Set down each line of the listing below exactly as it is written.

- Opening Delimiter -

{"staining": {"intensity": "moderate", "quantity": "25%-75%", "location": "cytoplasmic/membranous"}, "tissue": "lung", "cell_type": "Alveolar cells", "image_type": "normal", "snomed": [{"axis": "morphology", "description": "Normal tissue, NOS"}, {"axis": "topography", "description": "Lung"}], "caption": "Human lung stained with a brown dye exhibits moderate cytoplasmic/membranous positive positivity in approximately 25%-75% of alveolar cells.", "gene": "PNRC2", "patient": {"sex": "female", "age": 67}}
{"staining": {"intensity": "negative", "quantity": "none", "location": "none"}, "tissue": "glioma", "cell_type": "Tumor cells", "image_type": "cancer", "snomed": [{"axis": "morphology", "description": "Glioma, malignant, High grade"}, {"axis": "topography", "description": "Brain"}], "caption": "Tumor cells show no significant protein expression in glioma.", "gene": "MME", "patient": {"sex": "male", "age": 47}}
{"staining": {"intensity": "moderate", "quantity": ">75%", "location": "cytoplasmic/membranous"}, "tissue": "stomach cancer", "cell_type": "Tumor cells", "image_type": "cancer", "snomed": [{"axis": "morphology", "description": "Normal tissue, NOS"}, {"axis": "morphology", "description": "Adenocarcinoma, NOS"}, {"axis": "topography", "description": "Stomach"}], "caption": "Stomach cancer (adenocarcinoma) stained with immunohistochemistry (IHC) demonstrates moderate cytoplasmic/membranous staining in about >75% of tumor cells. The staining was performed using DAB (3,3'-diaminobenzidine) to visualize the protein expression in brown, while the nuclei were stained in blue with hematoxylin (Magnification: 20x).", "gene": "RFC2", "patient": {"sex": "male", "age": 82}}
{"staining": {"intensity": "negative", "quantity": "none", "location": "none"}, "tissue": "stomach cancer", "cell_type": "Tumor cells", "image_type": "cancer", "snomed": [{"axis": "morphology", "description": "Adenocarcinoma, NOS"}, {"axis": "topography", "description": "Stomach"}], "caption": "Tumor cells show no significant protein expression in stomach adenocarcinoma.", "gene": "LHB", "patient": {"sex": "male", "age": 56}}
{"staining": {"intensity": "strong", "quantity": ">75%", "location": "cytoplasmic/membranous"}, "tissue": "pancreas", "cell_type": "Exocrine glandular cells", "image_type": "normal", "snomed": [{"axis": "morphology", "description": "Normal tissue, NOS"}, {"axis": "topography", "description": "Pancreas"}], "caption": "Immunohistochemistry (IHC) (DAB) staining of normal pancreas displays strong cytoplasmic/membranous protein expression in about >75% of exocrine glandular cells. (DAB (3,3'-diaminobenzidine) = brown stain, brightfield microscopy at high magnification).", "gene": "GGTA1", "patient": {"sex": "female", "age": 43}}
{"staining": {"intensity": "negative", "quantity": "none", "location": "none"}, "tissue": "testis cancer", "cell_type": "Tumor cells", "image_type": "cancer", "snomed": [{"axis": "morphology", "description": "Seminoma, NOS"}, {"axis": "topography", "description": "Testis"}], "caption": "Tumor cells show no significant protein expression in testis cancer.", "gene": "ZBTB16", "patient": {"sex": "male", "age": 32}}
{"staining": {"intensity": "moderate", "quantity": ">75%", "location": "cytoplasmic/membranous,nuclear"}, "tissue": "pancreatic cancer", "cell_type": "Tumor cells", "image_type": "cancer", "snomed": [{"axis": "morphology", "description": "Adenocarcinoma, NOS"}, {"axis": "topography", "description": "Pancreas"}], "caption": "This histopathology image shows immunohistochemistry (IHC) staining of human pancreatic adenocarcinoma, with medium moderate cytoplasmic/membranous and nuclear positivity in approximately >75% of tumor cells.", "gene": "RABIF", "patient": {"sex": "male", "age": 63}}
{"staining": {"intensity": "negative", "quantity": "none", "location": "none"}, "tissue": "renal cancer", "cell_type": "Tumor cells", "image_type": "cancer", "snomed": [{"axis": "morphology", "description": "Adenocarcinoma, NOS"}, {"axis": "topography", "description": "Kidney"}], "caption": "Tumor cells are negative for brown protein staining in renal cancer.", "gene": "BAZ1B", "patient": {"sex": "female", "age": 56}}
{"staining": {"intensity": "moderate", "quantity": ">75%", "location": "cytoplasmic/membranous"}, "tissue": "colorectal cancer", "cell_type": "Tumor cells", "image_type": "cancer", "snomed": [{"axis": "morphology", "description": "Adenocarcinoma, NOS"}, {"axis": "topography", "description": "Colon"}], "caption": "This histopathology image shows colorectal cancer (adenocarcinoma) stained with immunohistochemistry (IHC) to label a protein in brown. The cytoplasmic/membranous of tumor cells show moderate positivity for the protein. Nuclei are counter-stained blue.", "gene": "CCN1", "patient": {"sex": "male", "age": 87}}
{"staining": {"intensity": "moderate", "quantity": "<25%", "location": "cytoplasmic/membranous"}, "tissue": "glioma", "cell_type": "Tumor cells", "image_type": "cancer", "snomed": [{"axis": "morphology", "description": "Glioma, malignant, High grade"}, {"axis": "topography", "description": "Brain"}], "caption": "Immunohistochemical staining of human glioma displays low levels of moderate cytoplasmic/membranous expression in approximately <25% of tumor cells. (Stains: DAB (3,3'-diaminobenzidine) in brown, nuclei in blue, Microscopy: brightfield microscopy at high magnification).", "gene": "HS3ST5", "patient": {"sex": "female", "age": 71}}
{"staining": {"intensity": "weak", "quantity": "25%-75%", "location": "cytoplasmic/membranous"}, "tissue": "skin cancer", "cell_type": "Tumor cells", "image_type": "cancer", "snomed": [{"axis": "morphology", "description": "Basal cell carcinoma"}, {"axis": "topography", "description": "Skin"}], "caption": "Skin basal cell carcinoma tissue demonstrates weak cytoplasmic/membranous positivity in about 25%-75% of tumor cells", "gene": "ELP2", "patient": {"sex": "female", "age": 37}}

- Closing Delimiter -

**TASK OUTPUT**:
{"staining": {"intensity": "moderate", "quantity": "25%-75%", "location": "cytoplasmic/membranous"}, "tissue": "lung", "cell_type": "Alveolar cells", "image_type": "normal", "snomed": [{"axis": "morphology", "description": "Normal tissue, NOS"}, {"axis": "topography", "description": "Lung"}], "caption": "Human lung stained with a brown dye exhibits moderate cytoplasmic/membranous positive positivity in approximately 25%-75% of alveolar cells.", "gene": "PNRC2", "patient": {"sex": "female", "age": 67}}
{"staining": {"intensity": "negative", "quantity": "none", "location": "none"}, "tissue": "glioma", "cell_type": "Tumor cells", "image_type": "cancer", "snomed": [{"axis": "morphology", "description": "Glioma, malignant, High grade"}, {"axis": "topography", "description": "Brain"}], "caption": "Tumor cells show no significant protein expression in glioma.", "gene": "MME", "patient": {"sex": "male", "age": 47}}
{"staining": {"intensity": "moderate", "quantity": ">75%", "location": "cytoplasmic/membranous"}, "tissue": "stomach cancer", "cell_type": "Tumor cells", "image_type": "cancer", "snomed": [{"axis": "morphology", "description": "Normal tissue, NOS"}, {"axis": "morphology", "description": "Adenocarcinoma, NOS"}, {"axis": "topography", "description": "Stomach"}], "caption": "Stomach cancer (adenocarcinoma) stained with immunohistochemistry (IHC) demonstrates moderate cytoplasmic/membranous staining in about >75% of tumor cells. The staining was performed using DAB (3,3'-diaminobenzidine) to visualize the protein expression in brown, while the nuclei were stained in blue with hematoxylin (Magnification: 20x).", "gene": "RFC2", "patient": {"sex": "male", "age": 82}}
{"staining": {"intensity": "negative", "quantity": "none", "location": "none"}, "tissue": "stomach cancer", "cell_type": "Tumor cells", "image_type": "cancer", "snomed": [{"axis": "morphology", "description": "Adenocarcinoma, NOS"}, {"axis": "topography", "description": "Stomach"}], "caption": "Tumor cells show no significant protein expression in stomach adenocarcinoma.", "gene": "LHB", "patient": {"sex": "male", "age": 56}}
{"staining": {"intensity": "strong", "quantity": ">75%", "location": "cytoplasmic/membranous"}, "tissue": "pancreas", "cell_type": "Exocrine glandular cells", "image_type": "normal", "snomed": [{"axis": "morphology", "description": "Normal tissue, NOS"}, {"axis": "topography", "description": "Pancreas"}], "caption": "Immunohistochemistry (IHC) (DAB) staining of normal pancreas displays strong cytoplasmic/membranous protein expression in about >75% of exocrine glandular cells. (DAB (3,3'-diaminobenzidine) = brown stain, brightfield microscopy at high magnification).", "gene": "GGTA1", "patient": {"sex": "female", "age": 43}}
{"staining": {"intensity": "negative", "quantity": "none", "location": "none"}, "tissue": "testis cancer", "cell_type": "Tumor cells", "image_type": "cancer", "snomed": [{"axis": "morphology", "description": "Seminoma, NOS"}, {"axis": "topography", "description": "Testis"}], "caption": "Tumor cells show no significant protein expression in testis cancer.", "gene": "ZBTB16", "patient": {"sex": "male", "age": 32}}
{"staining": {"intensity": "moderate", "quantity": ">75%", "location": "cytoplasmic/membranous,nuclear"}, "tissue": "pancreatic cancer", "cell_type": "Tumor cells", "image_type": "cancer", "snomed": [{"axis": "morphology", "description": "Adenocarcinoma, NOS"}, {"axis": "topography", "description": "Pancreas"}], "caption": "This histopathology image shows immunohistochemistry (IHC) staining of human pancreatic adenocarcinoma, with medium moderate cytoplasmic/membranous and nuclear positivity in approximately >75% of tumor cells.", "gene": "RABIF", "patient": {"sex": "male", "age": 63}}
{"staining": {"intensity": "negative", "quantity": "none", "location": "none"}, "tissue": "renal cancer", "cell_type": "Tumor cells", "image_type": "cancer", "snomed": [{"axis": "morphology", "description": "Adenocarcinoma, NOS"}, {"axis": "topography", "description": "Kidney"}], "caption": "Tumor cells are negative for brown protein staining in renal cancer.", "gene": "BAZ1B", "patient": {"sex": "female", "age": 56}}
{"staining": {"intensity": "moderate", "quantity": ">75%", "location": "cytoplasmic/membranous"}, "tissue": "colorectal cancer", "cell_type": "Tumor cells", "image_type": "cancer", "snomed": [{"axis": "morphology", "description": "Adenocarcinoma, NOS"}, {"axis": "topography", "description": "Colon"}], "caption": "This histopathology image shows colorectal cancer (adenocarcinoma) stained with immunohistochemistry (IHC) to label a protein in brown. The cytoplasmic/membranous of tumor cells show moderate positivity for the protein. Nuclei are counter-stained blue.", "gene": "CCN1", "patient": {"sex": "male", "age": 87}}
{"staining": {"intensity": "moderate", "quantity": "<25%", "location": "cytoplasmic/membranous"}, "tissue": "glioma", "cell_type": "Tumor cells", "image_type": "cancer", "snomed": [{"axis": "morphology", "description": "Glioma, malignant, High grade"}, {"axis": "topography", "description": "Brain"}], "caption": "Immunohistochemical staining of human glioma displays low levels of moderate cytoplasmic/membranous expression in approximately <25% of tumor cells. (Stains: DAB (3,3'-diaminobenzidine) in brown, nuclei in blue, Microscopy: brightfield microscopy at high magnification).", "gene": "HS3ST5", "patient": {"sex": "female", "age": 71}}
{"staining": {"intensity": "weak", "quantity": "25%-75%", "location": "cytoplasmic/membranous"}, "tissue": "skin cancer", "cell_type": "Tumor cells", "image_type": "cancer", "snomed": [{"axis": "morphology", "description": "Basal cell carcinoma"}, {"axis": "topography", "description": "Skin"}], "caption": "Skin basal cell carcinoma tissue demonstrates weak cytoplasmic/membranous positivity in about 25%-75% of tumor cells", "gene": "ELP2", "patient": {"sex": "female", "age": 37}}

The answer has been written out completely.